HotUKDeals Of The Day - Tuesday 28th October
Hey - let’s go on a journey! A journey signposted by bargains on a road littered with hundreds upon hundreds of saved pounds. Your guides are the sharp-eyed sherpas from HotUKDeals. Riders ready, pedals ready… GO!
The price of petrol has dropped lately but there’s no guarantee it’ll get any lower, and the smart money is on another increase in the not-too-distant future. So what to do in these trying economic times? Follow Norman Tebbit’s sound advice and get on your bike.
Can’t afford a bike? You bloody can now. Have a look at the government’s Cycle To Work scheme. You can make massive tax-free savings on new bikes, as well as sucking in the smog on the way to work instead of producing it.
As you embark on your new, healthier-yet-potentially-deadlier lifestyle, you’ll need to keep a keen eye on the time. You’re not as fit as you were and it could well take you a couple of hours to pedal to the office. Don’t forget to factor in a couple of short breaks so that you can throw up into a bush.
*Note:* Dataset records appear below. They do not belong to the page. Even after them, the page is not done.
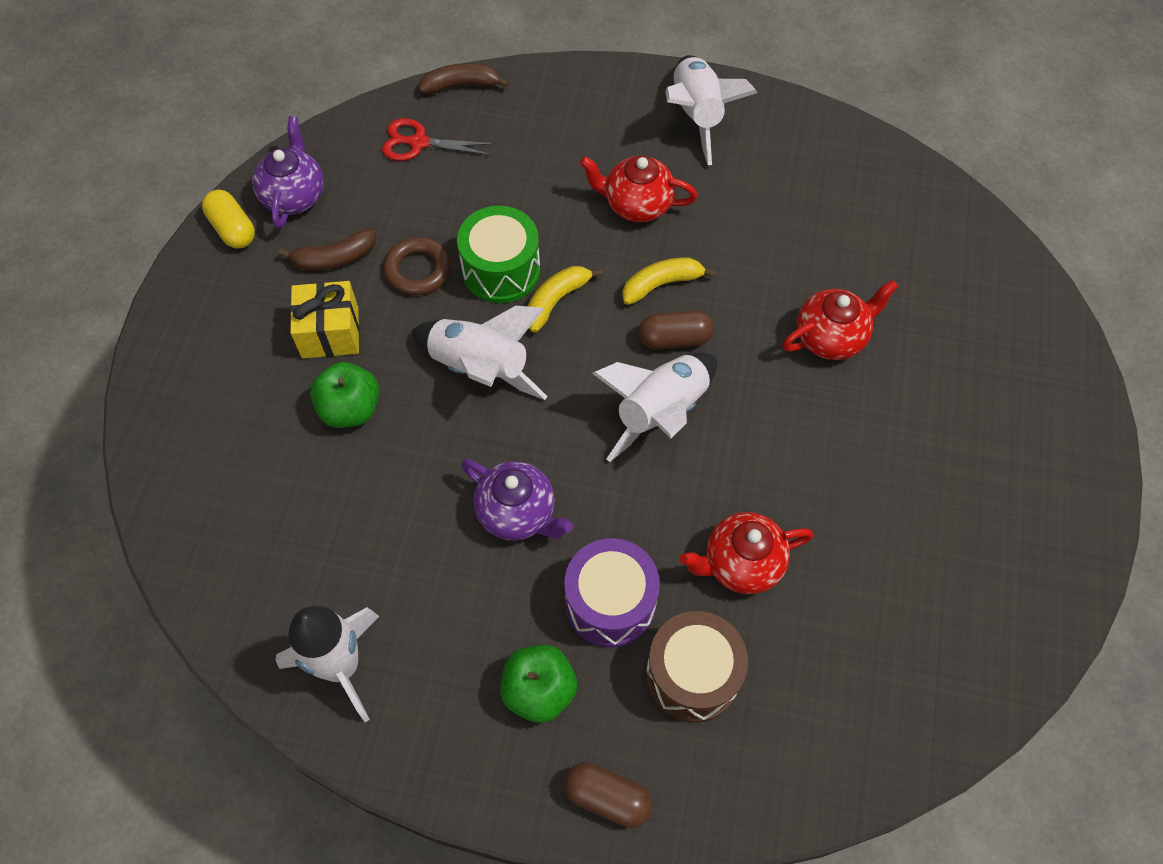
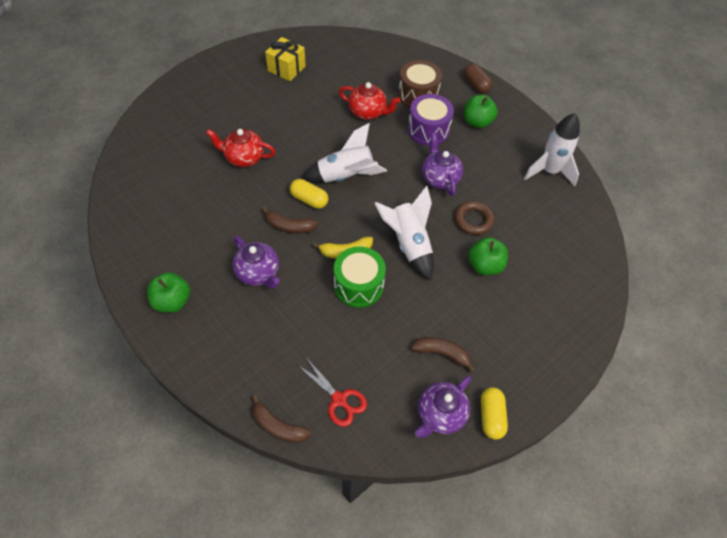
camera: 145 degrees left, 5 degrees down
(330, 332) = (471, 311): yellow gift -> yellow gift (286, 68)
(418, 270) = (401, 315): brown ring -> brown ring (473, 220)
(636, 204) = (258, 273): red teapot -> purple teapot
(661, 284) = (289, 226): yellow banana -> brown banana
(674, 339) = (309, 199): brown capsule -> yellow capsule
(696, 116) = (172, 301): white rocket -> green apple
Adorn your wrist with a seriously-reduced watch made by Accurist, Sekonda or Pierre Cardin. There’s 70% off the RRPs – follow the cycle-lane link to find out how you can get one wrapped around your paw. We've just ordered one and we're now staring at a naked wrist with no idea when it'll arrive.
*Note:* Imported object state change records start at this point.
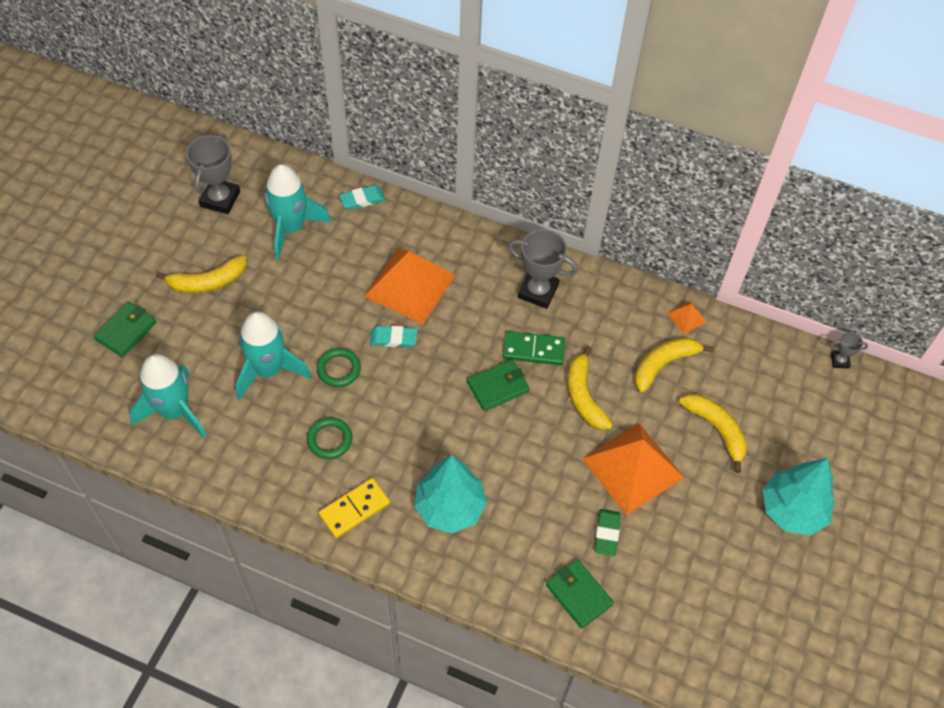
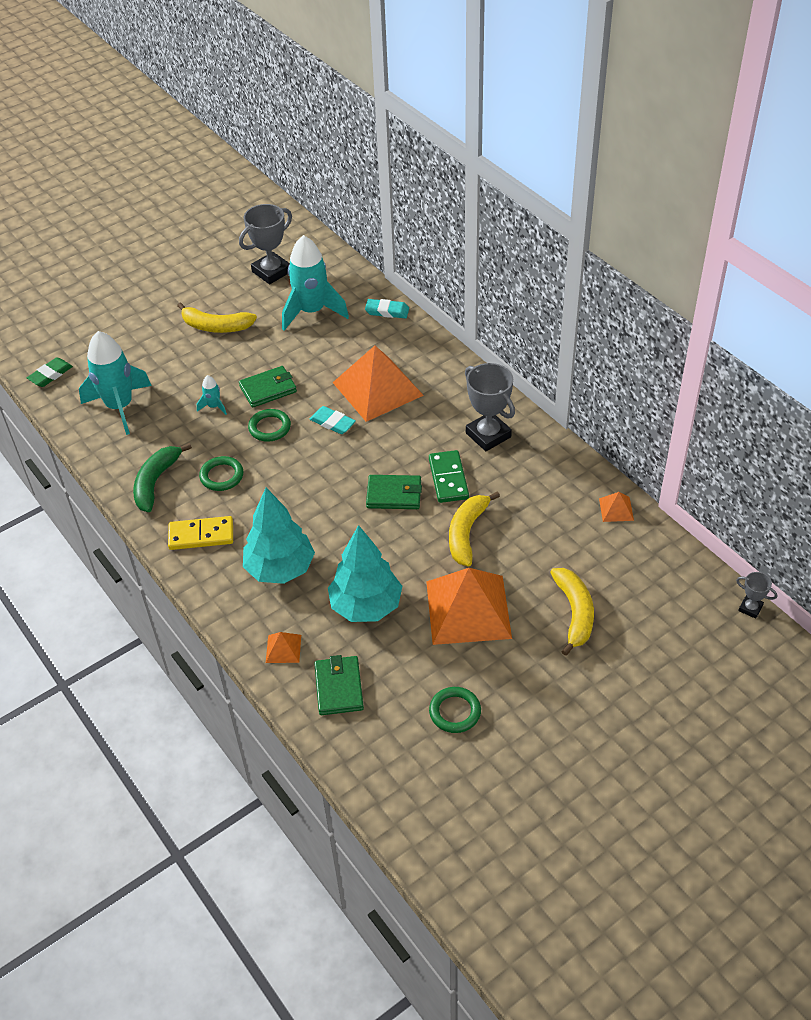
camera: 35 degrees right, 10 degrees down
(126, 331) = (128, 337): green wallet -> green wallet (268, 389)
(269, 370) = (214, 406): turquoise rocket -> turquoise rocket, size x0.43
(271, 475) = (156, 482): none -> green banana
(507, 583) = (283, 648): none -> orange pyramid
(533, 350) = (448, 478): green domino -> green domino turned 45 degrees clockwise
(606, 534) = (402, 651): green eraser -> green eraser (50, 375)
(664, 364) = (563, 539): yellow banana -> none
(685, 567) = (455, 712): none -> green ring
(792, 510) = (599, 714): turquoise tree -> turquoise tree (366, 606)

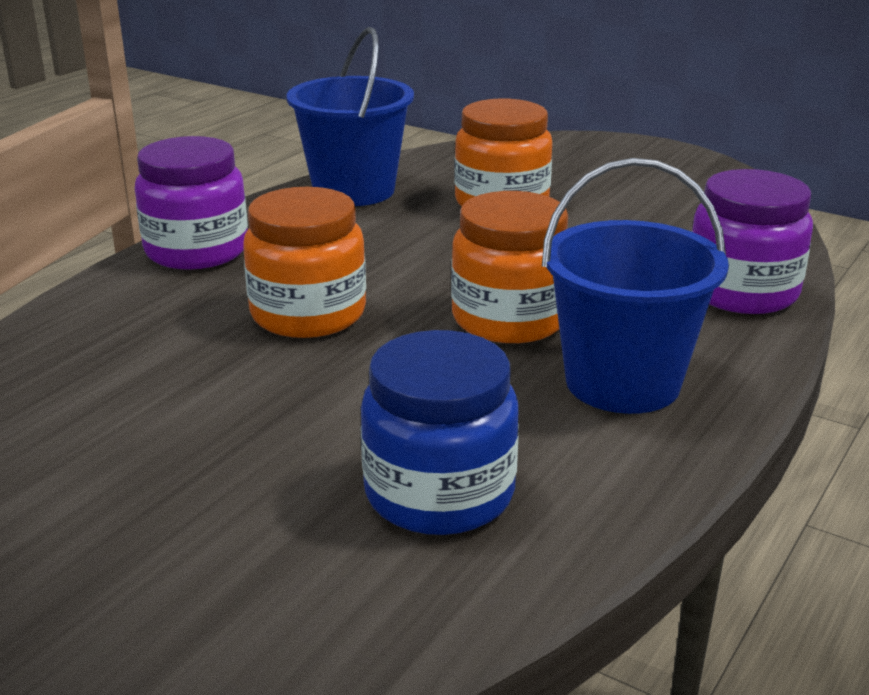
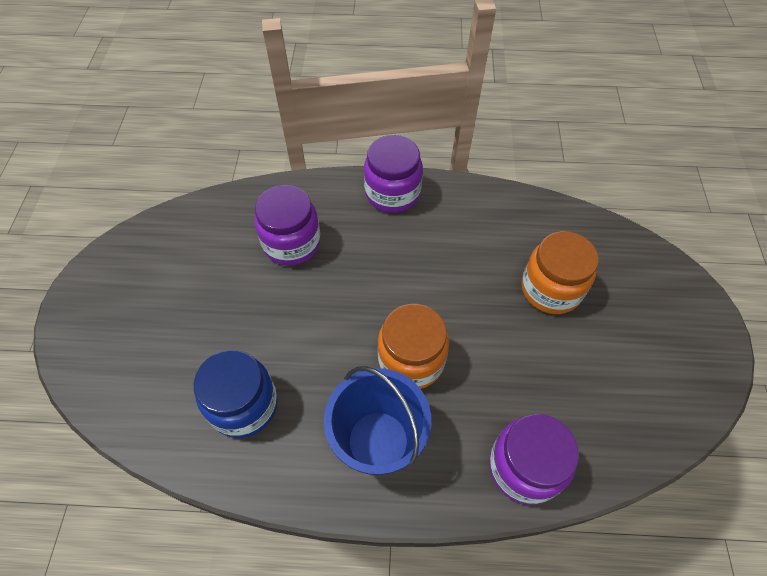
camera: 60 degrees right, 30 degrees up
(160, 356) = (292, 243): none -> purple jar
(308, 314) = (361, 273): orange jar -> none
(354, 190) = (510, 213): blue bucket -> none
But most importantly of all, you need to keep yourself hydrated while you’re pedalling your way into a premature grave. You can comfortably achieve this by tying a five-litre bottle of water on to your back – and for only 26p!
The added weight will make you think as though you’re riding around with a dead dog on your back and considerably increase your journey time, so you’ll definitely need that reliable new watch. But at least you won't go thirsty.